Because of this extraordinary diversity, there are very few events that bring a universal response from the Church’s institutional leaders. While Vladimir Putin’s monstrous invasion of Ukraine seems to be uniting the Orthodox Christian laity (including those inside Russia) in a sense of shared horror and concern, the crisis has not, as yet, led to any sort of consistent response from Orthodox bishops, apart from a general call for prayer and peace.
Since the invasion of Ukraine on February 24, leaders from at least eleven of the sixteen autocephalous (i.e., self-governing) Churches have issued formal statements regarding the war. Sifting through these statements, we find considerable variation: the ridiculous, the generic, the strident, and the surprising.
Let’s begin with the ridiculous. On the evening of February 24, Patriarch Kyrill of Moscow offered an address that simply parroted Russian state propaganda, which forbids describing the conflict as a war, an invasion, or an attack. Kyrill referred to the crisis as “current events” before beseeching both parties to avoid civilian casualties. As Sergei Chapnin, a former Russian Church insider, observed, Kyrill has effectively abandoned his pastoral responsibility by refusing to challenge Putin.

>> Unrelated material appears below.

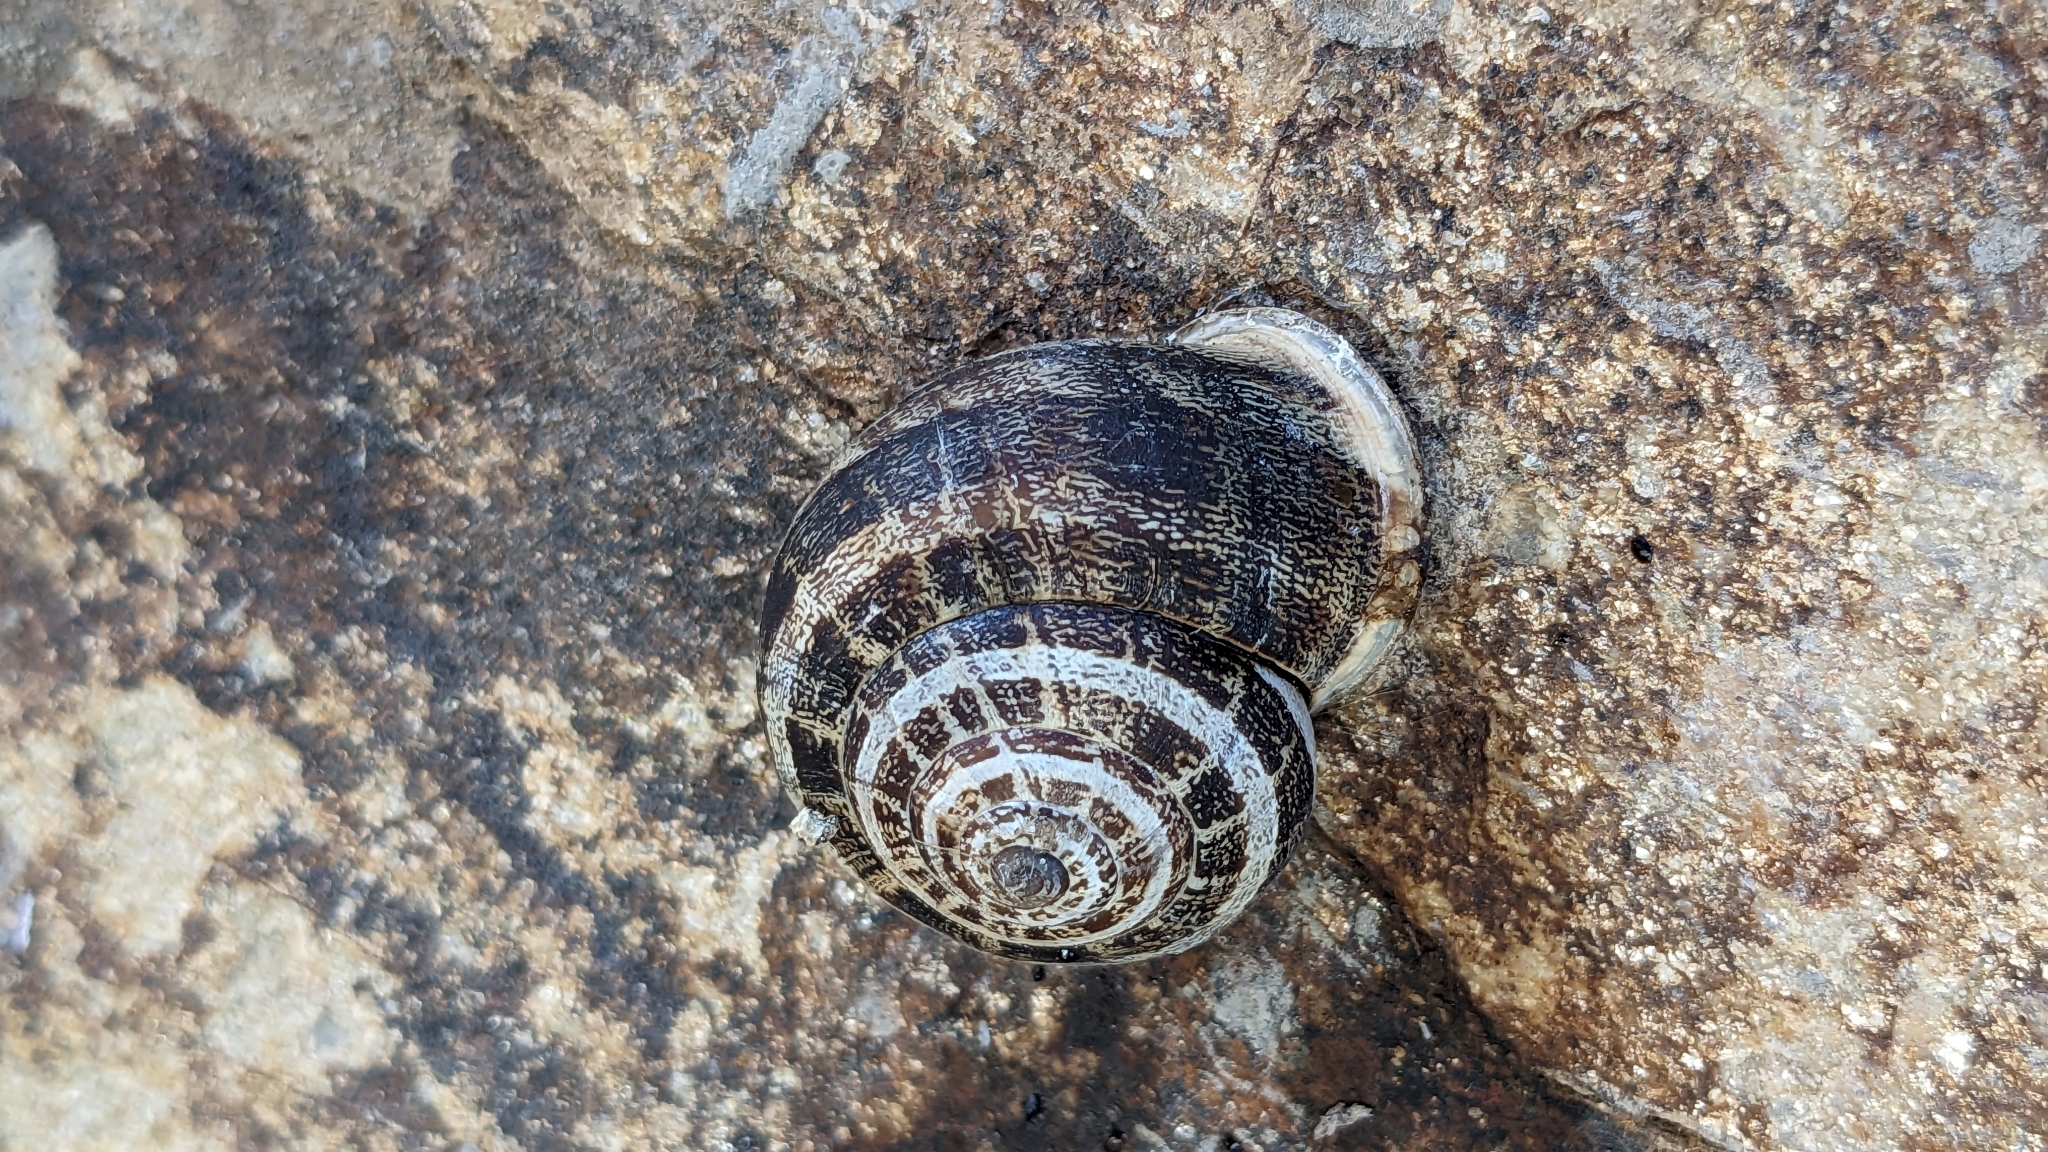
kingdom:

I can appreciate, of course, that it would be quite dangerous for Kyrill to cross Putin at this point. It would be far less dangerous for the leader of the Russian Orthodox Church Outside of Russia (who resides in New York City) to do so. In a pastoral letter issued on February 24, Metropolitan Hilarion addressed events in “the Ukrainian land” (a deliberate slight that denies Ukraine’s sovereignty) and advised his flock to “refrain from excess watching of television, following newspapers or the internet” so to that they might “close their hearts to the passions ignited by the mass media.” To be clear, Hilarion is not the leader of an autocephalous Orthodox church; he presides over a jurisdiction subordinate to Moscow. But the utter failure of his letter to even acknowledge the war indicates the extent to which many of the leaders of the Russian Church (whether inside or outside of Russia) have been infected by Putin’s nationalist propaganda.